Reply To: Contracts have same problems as Constitutions?


You wrote:“All the problems with they way the U.S. Constitution was peppered with “time bombs” (or had new interpretations created later) as described in the Hamilton episode (#1003) — don’t all the same problems apply to contracts in general? This seems to be a problem especially when people make contracts that are intended to continue even after the original signatories are no longer involved.

“For example, in Episode 932, Tom discussed “zoning” with Ben O’Neill — basically, how could you attach contractual obligations to all future transfers of a given property. The express purpose of such contracts is to bind future property owners to the terms the current property owners want to enforce.”

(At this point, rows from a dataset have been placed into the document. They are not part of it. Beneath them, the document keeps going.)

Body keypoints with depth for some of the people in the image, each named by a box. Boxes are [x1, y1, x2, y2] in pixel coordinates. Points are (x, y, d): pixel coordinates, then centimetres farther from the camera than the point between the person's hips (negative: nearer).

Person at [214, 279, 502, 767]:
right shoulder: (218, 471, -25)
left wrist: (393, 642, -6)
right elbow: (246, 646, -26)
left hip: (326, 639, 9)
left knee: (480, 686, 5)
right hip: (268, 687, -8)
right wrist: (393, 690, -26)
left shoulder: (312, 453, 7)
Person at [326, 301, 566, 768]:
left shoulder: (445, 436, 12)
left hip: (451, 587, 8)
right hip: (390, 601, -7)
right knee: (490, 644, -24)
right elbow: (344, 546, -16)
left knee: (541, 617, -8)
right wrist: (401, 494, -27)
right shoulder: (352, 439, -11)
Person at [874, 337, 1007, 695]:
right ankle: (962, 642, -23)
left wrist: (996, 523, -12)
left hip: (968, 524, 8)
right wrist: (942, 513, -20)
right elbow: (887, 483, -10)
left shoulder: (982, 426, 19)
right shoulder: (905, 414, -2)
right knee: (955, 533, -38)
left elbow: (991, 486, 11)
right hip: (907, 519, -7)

I think the answer to your question lies in the following considerations. Property isn’t just ‘stuff’; it’s the legal right to make use of that ‘stuff’ in particular ways. So, for example, if you rent a house from someone, you’re entitled to live in it but not to sell it as if it was yours. You’re also probably prohibited from opening a business in that house or sub-letting it. So, to take your example.

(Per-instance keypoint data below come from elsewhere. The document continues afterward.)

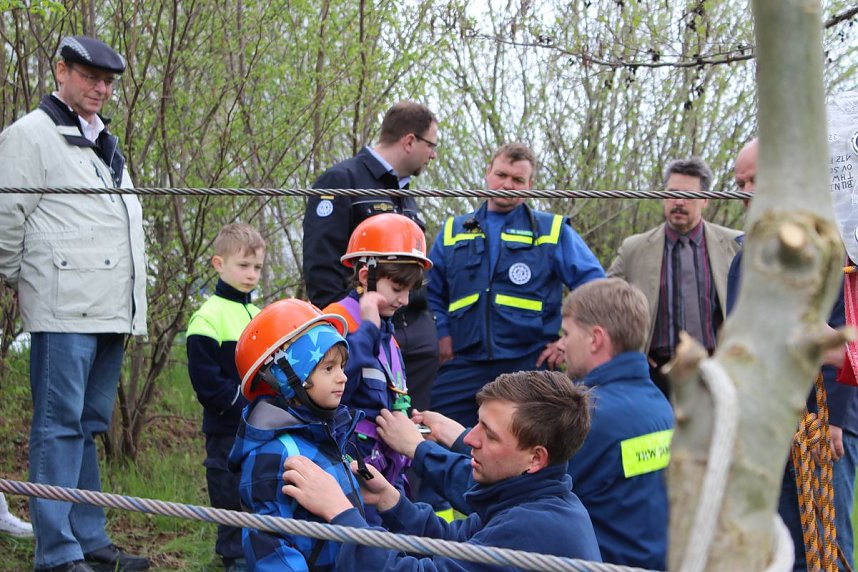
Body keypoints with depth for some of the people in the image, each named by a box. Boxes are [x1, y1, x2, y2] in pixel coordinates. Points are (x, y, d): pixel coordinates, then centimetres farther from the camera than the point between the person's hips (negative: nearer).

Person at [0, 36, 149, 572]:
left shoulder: (106, 144, 23)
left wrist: (133, 295, 21)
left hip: (110, 310, 8)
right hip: (65, 308, -8)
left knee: (88, 426, 12)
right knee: (60, 426, -6)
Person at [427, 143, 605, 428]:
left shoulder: (553, 231, 7)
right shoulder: (454, 232, 14)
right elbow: (432, 292, 21)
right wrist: (442, 334, 7)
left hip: (530, 364, -2)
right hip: (463, 366, 2)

“Let’s say you inherit such a property. And let’s say you never particularly agreed to those contractual obligations. Nevertheless, you are lawfully bound to use your property in accordance with the previous contracts, even though you never gave explicit consent to those contracts.”

In law there used to be legal instruments known as restrictive covenants. These were conditions that limited in some way or another the use to which a property could be put, and, in the legal phrase, they ‘ran with the land’, which is to say that they were ad rem rather than ad personam. Someone inheriting such a property inherits it within the scope of the existing covenants – those covenants are part of the property he inherits. If he doesn’t want to take the property under those conditions he can decline the inheritance.

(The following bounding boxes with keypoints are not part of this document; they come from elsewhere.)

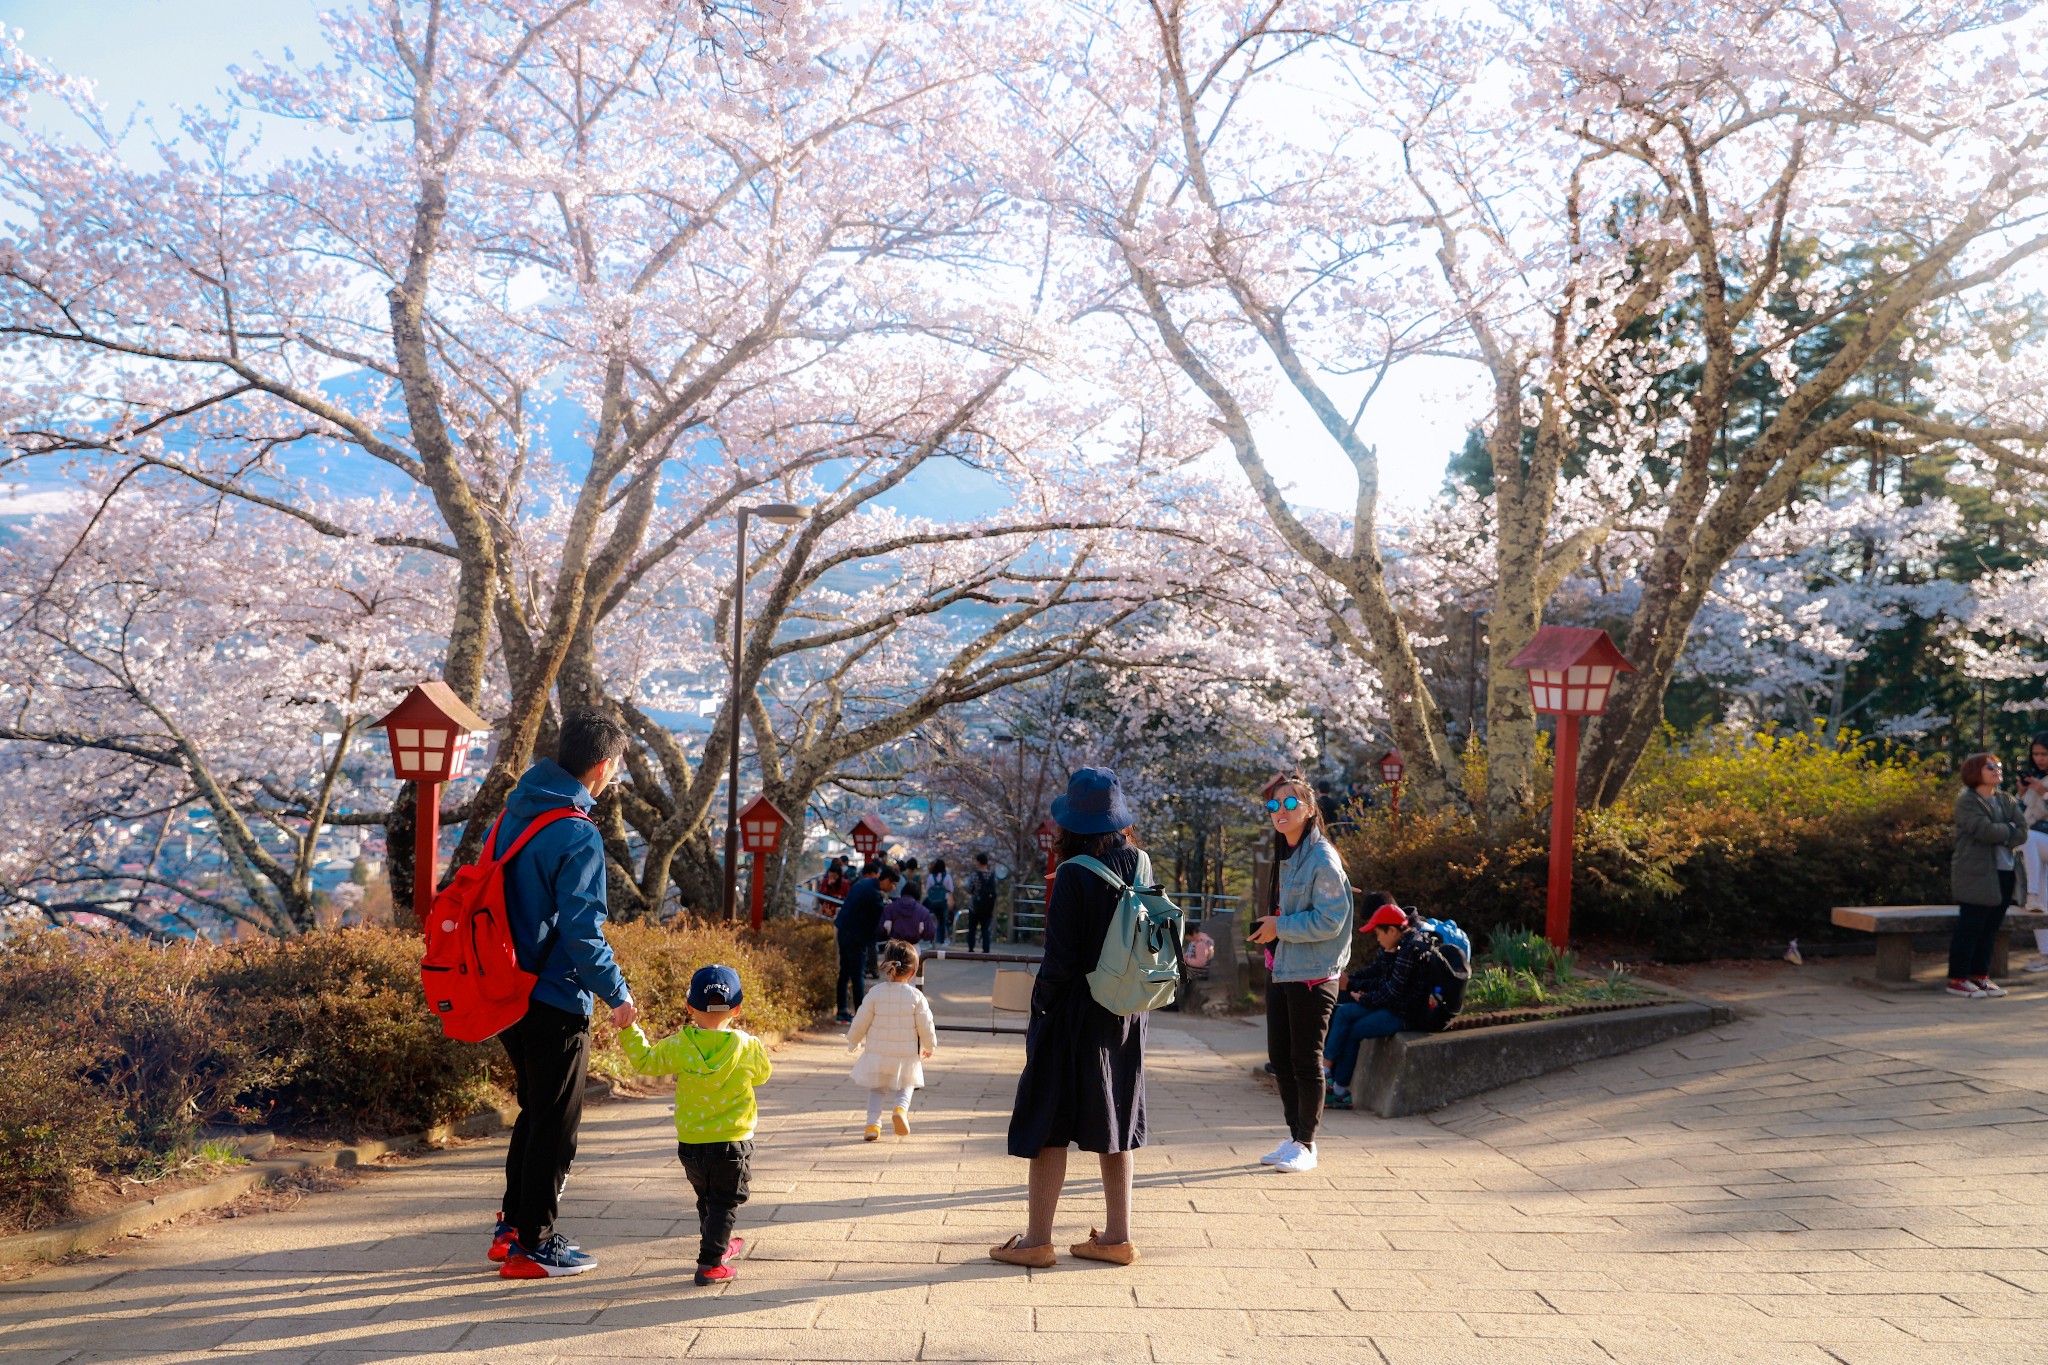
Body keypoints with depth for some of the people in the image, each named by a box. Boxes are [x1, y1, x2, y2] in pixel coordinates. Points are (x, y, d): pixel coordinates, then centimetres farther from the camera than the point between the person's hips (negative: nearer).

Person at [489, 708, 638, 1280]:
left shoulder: (513, 812, 6)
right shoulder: (578, 836, -21)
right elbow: (581, 932, -23)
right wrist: (618, 995, -10)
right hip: (555, 1002, -9)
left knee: (534, 1112, 22)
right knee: (555, 1125, 5)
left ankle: (512, 1228, 30)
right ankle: (533, 1247, 13)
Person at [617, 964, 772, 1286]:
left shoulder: (678, 1046, -10)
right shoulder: (748, 1047, -11)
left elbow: (644, 1061, 5)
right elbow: (762, 1074, 10)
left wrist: (628, 1030, 14)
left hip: (690, 1143, 3)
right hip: (732, 1142, -3)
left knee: (706, 1198, 22)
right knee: (725, 1201, 7)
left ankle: (719, 1246, 39)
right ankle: (710, 1263, -2)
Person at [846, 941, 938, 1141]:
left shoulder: (875, 993, -7)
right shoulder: (916, 996, -9)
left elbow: (861, 1022, -1)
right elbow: (926, 1025, -3)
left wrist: (853, 1042, 17)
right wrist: (930, 1046, 16)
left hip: (877, 1054, 1)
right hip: (906, 1056, -1)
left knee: (876, 1089, 19)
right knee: (905, 1087, 19)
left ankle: (873, 1123, 2)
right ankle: (900, 1109, -11)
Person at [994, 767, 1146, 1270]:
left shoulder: (1075, 874, -18)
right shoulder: (1139, 865, 1)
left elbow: (1061, 955, -17)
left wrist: (1040, 1006, -7)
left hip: (1076, 1015, -6)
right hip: (1125, 1014, 6)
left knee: (1050, 1124, 3)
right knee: (1112, 1122, 15)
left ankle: (1037, 1240, 8)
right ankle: (1116, 1236, 19)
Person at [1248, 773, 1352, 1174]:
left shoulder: (1323, 858, -14)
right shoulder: (1285, 856, 13)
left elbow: (1329, 920, -20)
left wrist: (1281, 927, -14)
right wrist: (1268, 926, 9)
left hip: (1313, 975, -9)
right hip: (1281, 971, 9)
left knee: (1306, 1060, 0)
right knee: (1279, 1058, 13)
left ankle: (1306, 1145, 11)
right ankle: (1294, 1137, 25)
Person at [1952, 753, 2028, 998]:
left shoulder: (2007, 801, 14)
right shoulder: (1967, 801, -7)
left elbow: (2022, 833, 3)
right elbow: (1985, 830, -21)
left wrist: (2000, 837, -12)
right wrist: (2009, 830, -4)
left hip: (2005, 873, 7)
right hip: (1977, 875, -7)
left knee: (1991, 928, 9)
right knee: (1970, 927, -5)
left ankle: (1980, 975, 17)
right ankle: (1957, 979, 0)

So, there’s no question of ‘never particularly agreeing’ to the contractual obligations. Either you took the property, and with it, the contractual obligations running with it, or you declined the whole bundle. Restrictive covenants used to be quite common but for various reasons (not least the exclusion of certain social groups from residential areas under their terms) they have been either severely circumscribed in their operation or abolished. (You’d need to check the law in your area/state for their precise current status.)